Jock turned to her with a dumbfounded expression on his face. ‘… How?’
‘Because the lass listens when she’s telt a gid story. Don’t ye, hen?’ Aggie said as she sauntered into the room pulling a terrified looking Morrigan after her.
‘Turn round, lass. Let me look at you.’
The deep, rich burr of his voice made Mòrag’s skin tingle, and for a fraction of a second she felt unable to move. She turned slowly, unsure how he would react to the similarities between her and her mother; unsure what he would say to her and unsure of what she would, could or should reply. Before her stood a man of strong features who oozed the highlander attitude that she had seen so many times in Jock. His sleek straight hair fell in iron grey strands to almost the middle of his back, his beard to the centre of his chest and his piercing blue eyes looked deep, deep into her soul. He bore a striking resemblance to Andrew though not close enough for him to look like a close family member.
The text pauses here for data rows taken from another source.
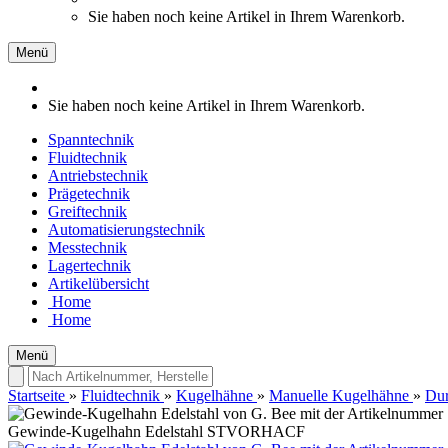
Sie haben noch keine Artikel in Ihrem Warenkorb.
Menü
Sie haben noch keine Artikel in Ihrem Warenkorb.
Spanntechnik
Fluidtechnik
Antriebstechnik
Prägetechnik
Greiftechnik
Automatisierungstechnik
Messtechnik
Lagertechnik
Artikelübersicht
Home
Home
Menü
Startseite
»
Fluidtechnik
»
Kugelhähne
»
Manuelle Kugelhähne
»
Dur
Gewinde-Kugelhahn Edelstahl STVORHACF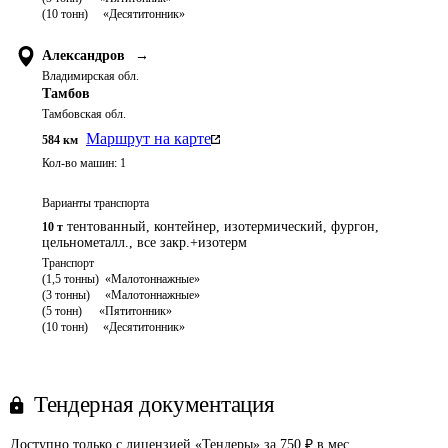
Александров
→
Владимирская обл.
Тамбов
Тамбовская обл.
Маршрут на карте
584
км
Кол-во машин:
1
Варианты транспорта
тентованный, контейнер, изотермический, фургон,
10 т
цельнометалл., все закр.+изотерм
Транспорт 

(1,5 тонны)  «Малотоннажные»

(3 тонны)     «Малотоннажные»

(5 тонн)	   «Пятитонник»

Тендерная документация
Доступно только с лицензией «Тендеры» за 750 ₽ в мес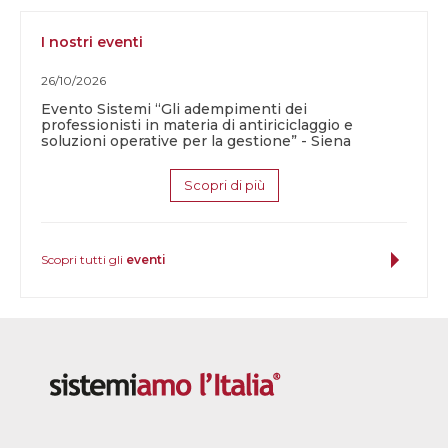
I nostri eventi
26/10/2026
Evento Sistemi “Gli adempimenti dei
professionisti in materia di antiriciclaggio e
soluzioni operative per la gestione” - Siena
Scopri di più
Scopri tutti gli
eventi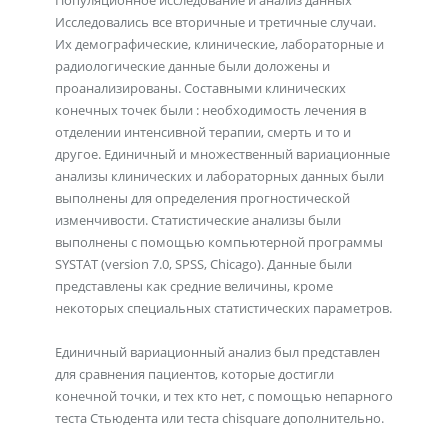
Популяционное исследование и анализ данных
Исследовались все вторичные и третичные случаи.
Их демографические, клинические, лабораторные и
радиологические данные были доложены и
проанализированы. Составными клинических
конечных точек были : необходимость лечения в
отделении интенсивной терапии, смерть и то и
другое. Единичный и множественный вариационные
анализы клинических и лабораторных данных были
выполнены для определения прогностической
изменчивости. Статистические анализы были
выполнены с помощью компьютерной программы
SYSTAT (version 7.0, SPSS, Chicago). Данные были
представлены как средние величины, кроме
некоторых специальных статистических параметров.
Единичный вариационный анализ был представлен
для сравнения пациентов, которые достигли
конечной точки, и тех кто нет, с помощью непарного
теста Стьюдента или теста chisquare дополнительно.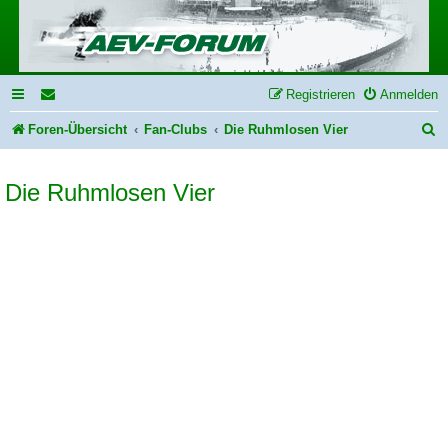
Registrieren
Anmelden
S
Foren-Übersicht
Fan-Clubs
Die Ruhmlosen Vier
u
Die Ruhmlosen Vier
c
h
e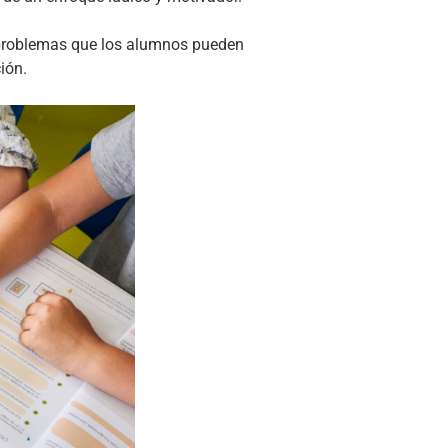
 problemas que los alumnos pueden
ión.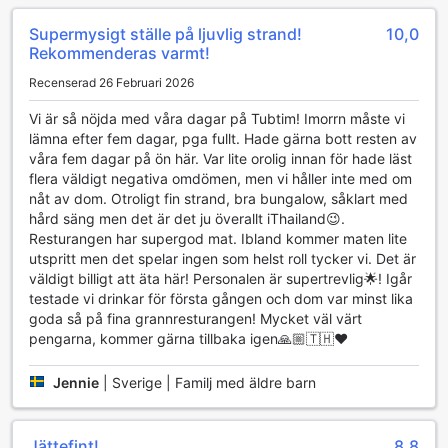
idealisk kombination av avkoppling och äventyr, vilket gör
Supermysigt ställe på ljuvlig strand!
10,0
det till den perfekta destinationen för både aktiva
Rekommenderas varmt!
resenärer och dem som bara vill njuta av naturens skönhet.
Recenserad 26 Februari 2026
Bekvämlighetsfaciliteter på Tubtim Resort
Vi är så nöjda med våra dagar på Tubtim! Imorrn måste vi
lämna efter fem dagar, pga fullt. Hade gärna bott resten av
Tubtim Resort på Koh Samet erbjuder en rad
våra fem dagar på ön här. Var lite orolig innan för hade läst
bekvämlighetsfaciliteter som gör din vistelse både bekväm
flera väldigt negativa omdömen, men vi håller inte med om
och avkopplande. För dem som reser med mycket bagage
nåt av dom. Otroligt fin strand, bra bungalow, såklart med
eller bara vill utforska ön utan att bära runt på sina väskor,
hård säng men det är det ju överallt iThailand😉.
finns en praktisk bagageförvaring där du kan lämna dina
Resturangen har supergod mat. Ibland kommer maten lite
saker i tryggt förvar. Dessutom erbjuder resorten en
utspritt men det spelar ingen som helst roll tycker vi. Det är
tvättservice, vilket gör det enkelt att fräscha upp dina
väldigt billigt att äta här! Personalen är supertrevlig🌟! Igår
kläder under din vistelse, så att du alltid kan känna dig som
testade vi drinkar för första gången och dom var minst lika
bäst.
goda så på fina grannresturangen! Mycket väl värt
För att hålla dig uppkopplad under din semester, erbjuder
pengarna, kommer gärna tillbaka igen🙏🏼🇹🇭❤️
Tubtim Resort gratis wi-fi i alla rum samt wi-fi i de offentliga
områdena, vilket gör det enkelt att dela dina fantastiska
reseupplevelser med vänner och familj. Om du är en
Jennie
|
Sverige | Familj med äldre barn
rökare, finns en avsedd rökplats som gör att du kan njuta
av din cigarett utan att störa andra gäster. För att avsluta
din dag, kan du besöka den bekväma närbutiken på
Jättefint!
8,8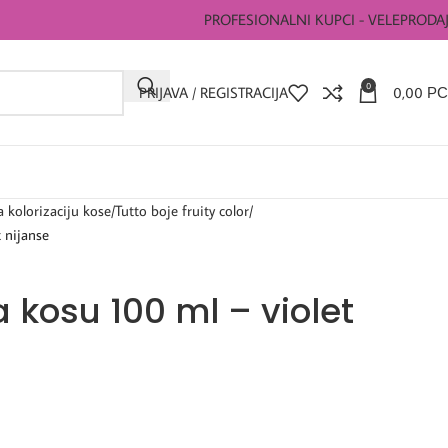
PROFESIONALNI KUPCI - VELEPRODA
0
PRIJAVA / REGISTRACIJA
0,00
РС
a kolorizaciju kose
Tutto boje fruity color
 nijanse
a kosu 100 ml – violet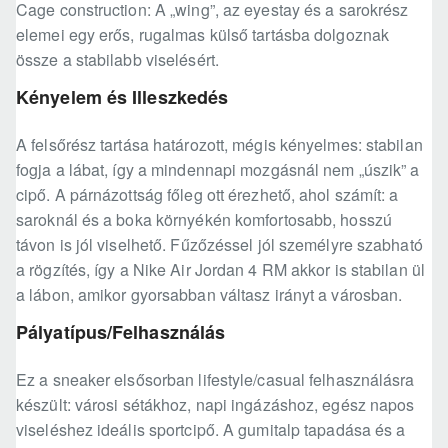
Cage construction: A „wing”, az eyestay és a sarokrész
elemei egy erős, rugalmas külső tartásba dolgoznak
össze a stabilabb viselésért.
Kényelem és Illeszkedés
A felsőrész tartása határozott, mégis kényelmes: stabilan
fogja a lábat, így a mindennapi mozgásnál nem „úszik” a
cipő. A párnázottság főleg ott érezhető, ahol számít: a
saroknál és a boka környékén komfortosabb, hosszú
távon is jól viselhető. Fűzőzéssel jól személyre szabható
a rögzítés, így a Nike Air Jordan 4 RM akkor is stabilan ül
a lábon, amikor gyorsabban váltasz irányt a városban.
Pályatípus/Felhasználás
Ez a sneaker elsősorban lifestyle/casual felhasználásra
készült: városi sétákhoz, napi ingázáshoz, egész napos
viseléshez ideális sportcipő. A gumitalp tapadása és a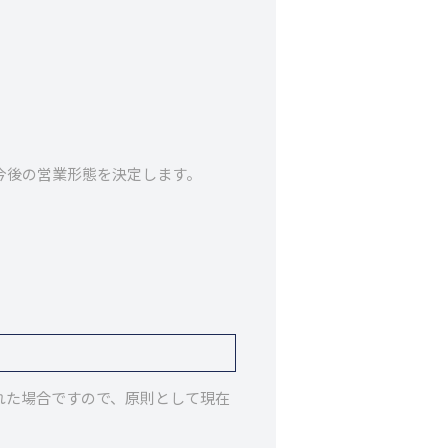
今後の営業形態を決定します。
れた場合ですので、原則として現在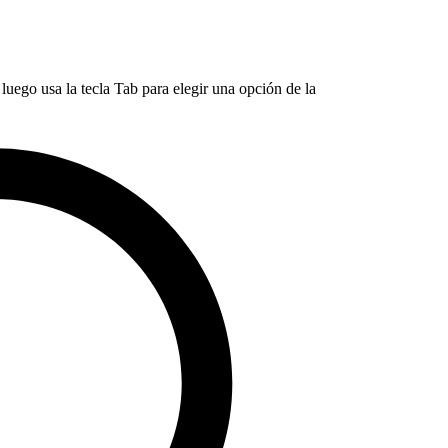
luego usa la tecla Tab para elegir una opción de la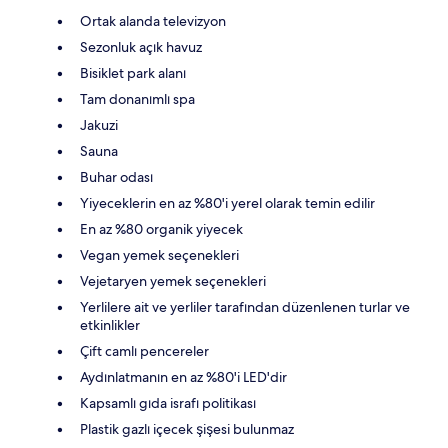
Ortak alanda televizyon
Sezonluk açık havuz
Bisiklet park alanı
Tam donanımlı spa
Jakuzi
Sauna
Buhar odası
Yiyeceklerin en az %80'i yerel olarak temin edilir
En az %80 organik yiyecek
Vegan yemek seçenekleri
Vejetaryen yemek seçenekleri
Yerlilere ait ve yerliler tarafından düzenlenen turlar ve
etkinlikler
Çift camlı pencereler
Aydınlatmanın en az %80'i LED'dir
Kapsamlı gıda israfı politikası
Plastik gazlı içecek şişesi bulunmaz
‘Gads, hen,’ he exclaimed, his brows pulling together in concern as he raised a hand to her cheek. ‘Ye must be in so much pain.’
As if bidden by his words the constant pain in her head — which she had become so used to that she could ignore it for the most part — intensified threefold and she grimaced.
‘Gee, ta for reminding me,’ she said.
The others in the room all laughed.
‘Gads she even talks like Nessie!’ the man who Mòrag thought must be Malcolm exclaimed.
‘Aye,’ her grandfather replied. ‘That she does.’ He smiled at her and finally drew her into a warm hug. ‘You and I,’ he said, ‘have a lot of catching up to do.’